══ DATASET EXCERPTS ══

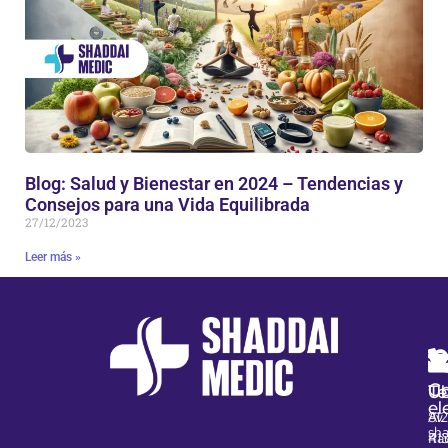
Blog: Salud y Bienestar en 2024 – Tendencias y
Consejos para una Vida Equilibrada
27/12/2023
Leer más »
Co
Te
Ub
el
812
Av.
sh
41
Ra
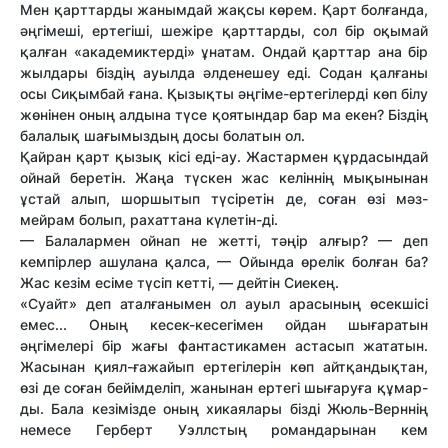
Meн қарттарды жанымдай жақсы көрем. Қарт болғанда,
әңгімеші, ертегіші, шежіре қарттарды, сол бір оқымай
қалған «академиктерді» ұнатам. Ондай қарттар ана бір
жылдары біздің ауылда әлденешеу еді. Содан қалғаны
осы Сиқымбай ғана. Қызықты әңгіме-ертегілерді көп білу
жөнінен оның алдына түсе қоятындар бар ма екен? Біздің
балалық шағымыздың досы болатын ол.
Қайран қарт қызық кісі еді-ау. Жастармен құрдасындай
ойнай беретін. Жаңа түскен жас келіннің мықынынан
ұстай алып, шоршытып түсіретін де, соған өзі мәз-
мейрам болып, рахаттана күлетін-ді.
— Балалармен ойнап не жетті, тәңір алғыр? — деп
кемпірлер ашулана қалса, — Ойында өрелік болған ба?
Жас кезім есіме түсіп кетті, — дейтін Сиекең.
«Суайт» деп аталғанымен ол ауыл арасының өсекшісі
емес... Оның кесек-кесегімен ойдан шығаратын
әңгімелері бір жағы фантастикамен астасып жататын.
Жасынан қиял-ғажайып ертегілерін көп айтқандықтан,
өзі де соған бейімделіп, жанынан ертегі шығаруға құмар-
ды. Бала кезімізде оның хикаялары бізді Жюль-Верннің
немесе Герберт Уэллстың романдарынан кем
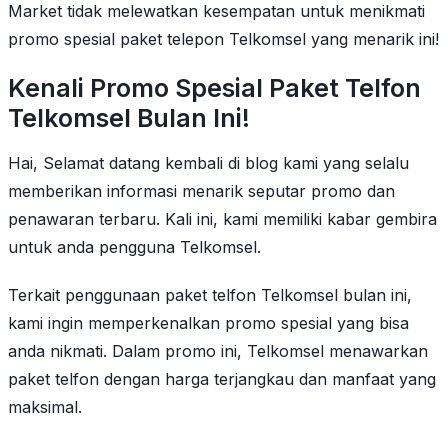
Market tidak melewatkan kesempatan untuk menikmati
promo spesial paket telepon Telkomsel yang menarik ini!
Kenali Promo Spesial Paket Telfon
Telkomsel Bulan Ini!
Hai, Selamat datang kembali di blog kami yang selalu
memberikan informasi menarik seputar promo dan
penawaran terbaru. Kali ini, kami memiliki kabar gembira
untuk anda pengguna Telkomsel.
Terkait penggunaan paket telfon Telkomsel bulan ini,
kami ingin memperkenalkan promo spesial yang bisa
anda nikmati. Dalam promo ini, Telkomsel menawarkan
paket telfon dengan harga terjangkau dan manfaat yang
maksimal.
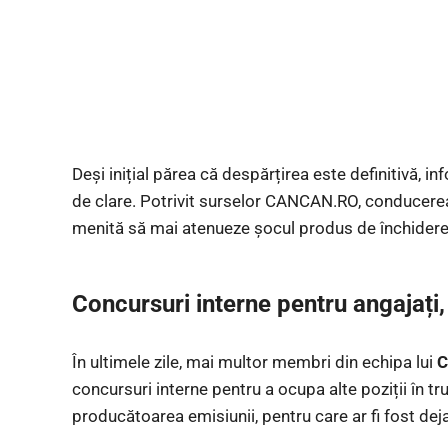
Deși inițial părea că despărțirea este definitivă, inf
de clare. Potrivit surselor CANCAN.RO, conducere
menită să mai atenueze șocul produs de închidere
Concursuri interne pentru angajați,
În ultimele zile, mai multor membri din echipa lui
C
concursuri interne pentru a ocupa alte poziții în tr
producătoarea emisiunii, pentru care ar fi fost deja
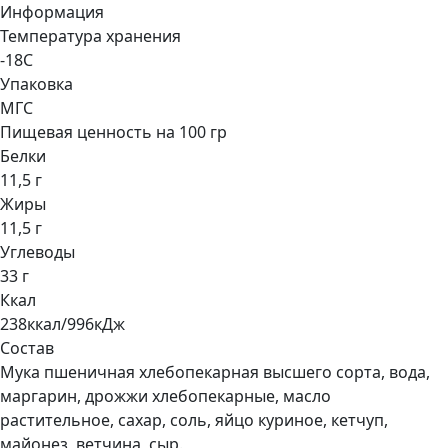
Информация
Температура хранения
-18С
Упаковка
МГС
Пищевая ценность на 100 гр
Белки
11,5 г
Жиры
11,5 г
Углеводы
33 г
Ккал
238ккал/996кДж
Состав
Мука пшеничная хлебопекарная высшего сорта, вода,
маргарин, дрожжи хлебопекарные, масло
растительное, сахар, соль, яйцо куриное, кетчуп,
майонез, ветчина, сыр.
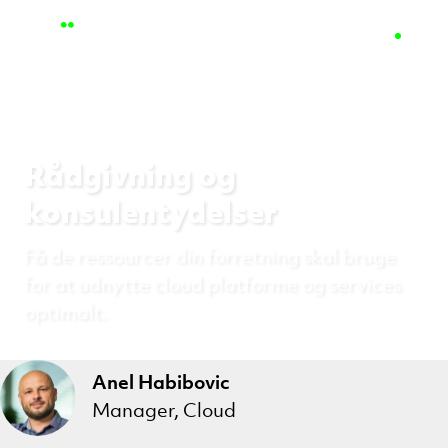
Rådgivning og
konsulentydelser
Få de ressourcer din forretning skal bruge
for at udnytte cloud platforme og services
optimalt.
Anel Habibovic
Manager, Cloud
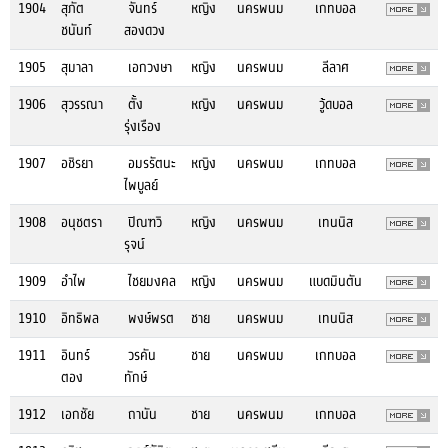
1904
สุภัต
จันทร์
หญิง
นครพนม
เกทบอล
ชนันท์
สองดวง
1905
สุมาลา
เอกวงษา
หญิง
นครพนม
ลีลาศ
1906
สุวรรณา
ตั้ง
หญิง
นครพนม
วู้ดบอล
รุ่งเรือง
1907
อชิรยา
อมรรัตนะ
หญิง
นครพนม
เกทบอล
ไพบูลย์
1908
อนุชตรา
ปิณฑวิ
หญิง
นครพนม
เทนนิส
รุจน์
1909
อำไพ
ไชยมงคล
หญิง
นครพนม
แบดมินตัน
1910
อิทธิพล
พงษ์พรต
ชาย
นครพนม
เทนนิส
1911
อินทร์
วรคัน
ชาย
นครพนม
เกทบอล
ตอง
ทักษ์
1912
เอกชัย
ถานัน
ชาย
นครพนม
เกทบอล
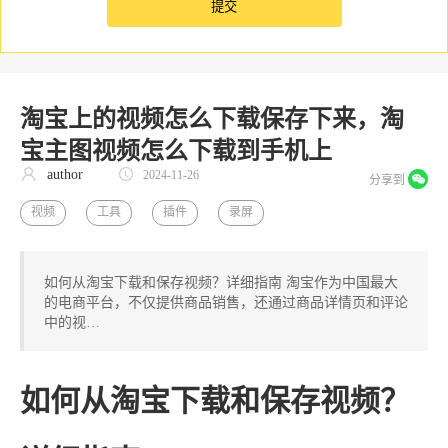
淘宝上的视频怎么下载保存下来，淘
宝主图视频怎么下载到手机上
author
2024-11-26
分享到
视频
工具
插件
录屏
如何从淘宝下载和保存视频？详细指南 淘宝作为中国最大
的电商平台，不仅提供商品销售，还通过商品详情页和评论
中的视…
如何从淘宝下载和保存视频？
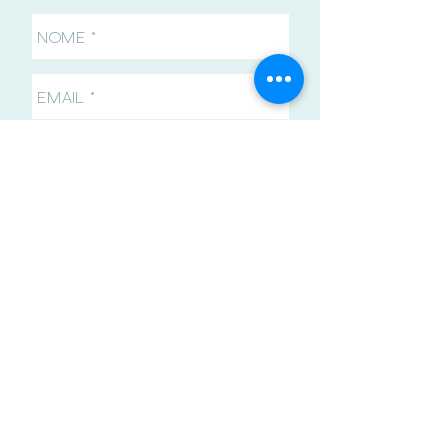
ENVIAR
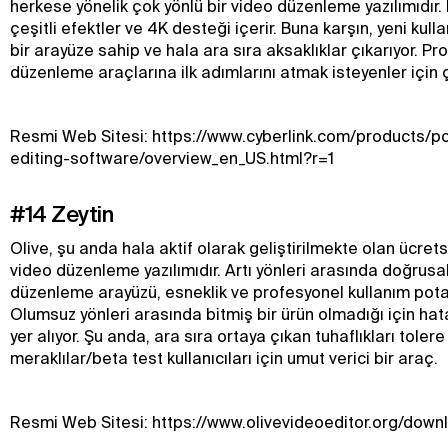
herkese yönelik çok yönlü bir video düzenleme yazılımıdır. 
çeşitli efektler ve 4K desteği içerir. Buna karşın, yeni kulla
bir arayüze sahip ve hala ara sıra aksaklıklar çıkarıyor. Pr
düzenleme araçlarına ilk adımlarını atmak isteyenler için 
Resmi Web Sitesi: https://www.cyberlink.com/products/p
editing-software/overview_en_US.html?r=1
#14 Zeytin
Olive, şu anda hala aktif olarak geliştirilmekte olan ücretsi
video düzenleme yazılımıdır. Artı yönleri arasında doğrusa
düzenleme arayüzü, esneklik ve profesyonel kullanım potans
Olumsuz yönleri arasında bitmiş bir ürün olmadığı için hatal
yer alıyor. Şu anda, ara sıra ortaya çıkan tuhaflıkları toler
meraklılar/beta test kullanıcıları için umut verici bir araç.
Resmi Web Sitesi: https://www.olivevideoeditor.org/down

═══
══ DATASET EXCERPTS ══

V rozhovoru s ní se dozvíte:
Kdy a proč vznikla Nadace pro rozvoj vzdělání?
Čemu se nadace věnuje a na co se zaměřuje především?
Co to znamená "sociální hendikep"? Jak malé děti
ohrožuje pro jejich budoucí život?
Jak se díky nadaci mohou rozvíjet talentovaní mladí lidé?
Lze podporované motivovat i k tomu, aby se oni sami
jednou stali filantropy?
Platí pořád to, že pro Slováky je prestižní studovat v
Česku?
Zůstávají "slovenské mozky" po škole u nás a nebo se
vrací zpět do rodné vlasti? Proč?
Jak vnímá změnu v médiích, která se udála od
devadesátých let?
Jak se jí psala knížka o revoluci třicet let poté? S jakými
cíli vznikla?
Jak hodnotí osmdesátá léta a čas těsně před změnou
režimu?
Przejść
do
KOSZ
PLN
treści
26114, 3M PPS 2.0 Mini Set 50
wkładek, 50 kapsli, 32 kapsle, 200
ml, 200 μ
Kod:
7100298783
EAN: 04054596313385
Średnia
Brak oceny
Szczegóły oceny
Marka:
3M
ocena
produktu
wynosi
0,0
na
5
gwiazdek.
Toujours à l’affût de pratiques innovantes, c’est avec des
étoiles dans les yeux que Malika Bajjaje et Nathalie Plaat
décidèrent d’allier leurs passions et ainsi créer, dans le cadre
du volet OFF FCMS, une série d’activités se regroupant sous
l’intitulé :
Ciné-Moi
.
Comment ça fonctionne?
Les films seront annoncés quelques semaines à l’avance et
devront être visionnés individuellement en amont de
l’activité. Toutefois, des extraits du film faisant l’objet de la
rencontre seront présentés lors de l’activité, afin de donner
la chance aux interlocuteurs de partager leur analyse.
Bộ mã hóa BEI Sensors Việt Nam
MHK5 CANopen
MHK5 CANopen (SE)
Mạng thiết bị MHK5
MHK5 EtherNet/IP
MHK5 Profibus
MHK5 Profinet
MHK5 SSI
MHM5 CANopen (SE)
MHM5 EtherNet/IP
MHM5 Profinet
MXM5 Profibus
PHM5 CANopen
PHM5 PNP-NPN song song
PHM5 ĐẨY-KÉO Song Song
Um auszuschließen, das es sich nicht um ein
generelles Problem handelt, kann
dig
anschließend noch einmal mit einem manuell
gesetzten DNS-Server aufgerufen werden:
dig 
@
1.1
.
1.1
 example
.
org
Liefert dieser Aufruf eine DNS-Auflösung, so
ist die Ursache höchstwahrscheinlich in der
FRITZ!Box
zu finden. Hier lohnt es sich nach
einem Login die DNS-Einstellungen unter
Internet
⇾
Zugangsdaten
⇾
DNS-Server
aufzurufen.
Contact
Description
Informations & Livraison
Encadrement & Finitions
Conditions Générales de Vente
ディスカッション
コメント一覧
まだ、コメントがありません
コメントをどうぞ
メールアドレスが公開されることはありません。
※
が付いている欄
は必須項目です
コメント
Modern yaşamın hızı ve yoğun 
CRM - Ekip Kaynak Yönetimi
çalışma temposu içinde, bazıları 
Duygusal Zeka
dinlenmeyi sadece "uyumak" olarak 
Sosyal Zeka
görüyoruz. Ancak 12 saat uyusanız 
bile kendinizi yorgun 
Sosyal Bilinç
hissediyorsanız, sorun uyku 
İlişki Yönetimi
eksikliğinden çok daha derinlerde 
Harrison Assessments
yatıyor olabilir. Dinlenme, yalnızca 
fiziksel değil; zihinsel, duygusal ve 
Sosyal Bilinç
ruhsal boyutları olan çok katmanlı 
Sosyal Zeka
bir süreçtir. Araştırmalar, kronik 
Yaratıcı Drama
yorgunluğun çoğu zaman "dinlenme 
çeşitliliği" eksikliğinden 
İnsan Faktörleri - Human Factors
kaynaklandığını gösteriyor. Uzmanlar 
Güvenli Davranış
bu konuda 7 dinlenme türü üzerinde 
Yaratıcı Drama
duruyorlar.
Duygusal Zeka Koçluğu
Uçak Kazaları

═══

# EXERCISE PROMPT:
Using the entries above, give back exactly the line containing "MHM5 CANopen (SE)", the line containing "gesetzten DNS-Server aufgerufen", and every line between them, and nothing else.

# ANSWER FOR THIS EXERCISE:
MHM5 CANopen (SE)
MHM5 EtherNet/IP
MHM5 Profinet
MXM5 Profibus
PHM5 CANopen
PHM5 PNP-NPN song song
PHM5 ĐẨY-KÉO Song Song
Um auszuschließen, das es sich nicht um ein
generelles Problem handelt, kann
dig
anschließend noch einmal mit einem manuell
gesetzten DNS-Server aufgerufen werden:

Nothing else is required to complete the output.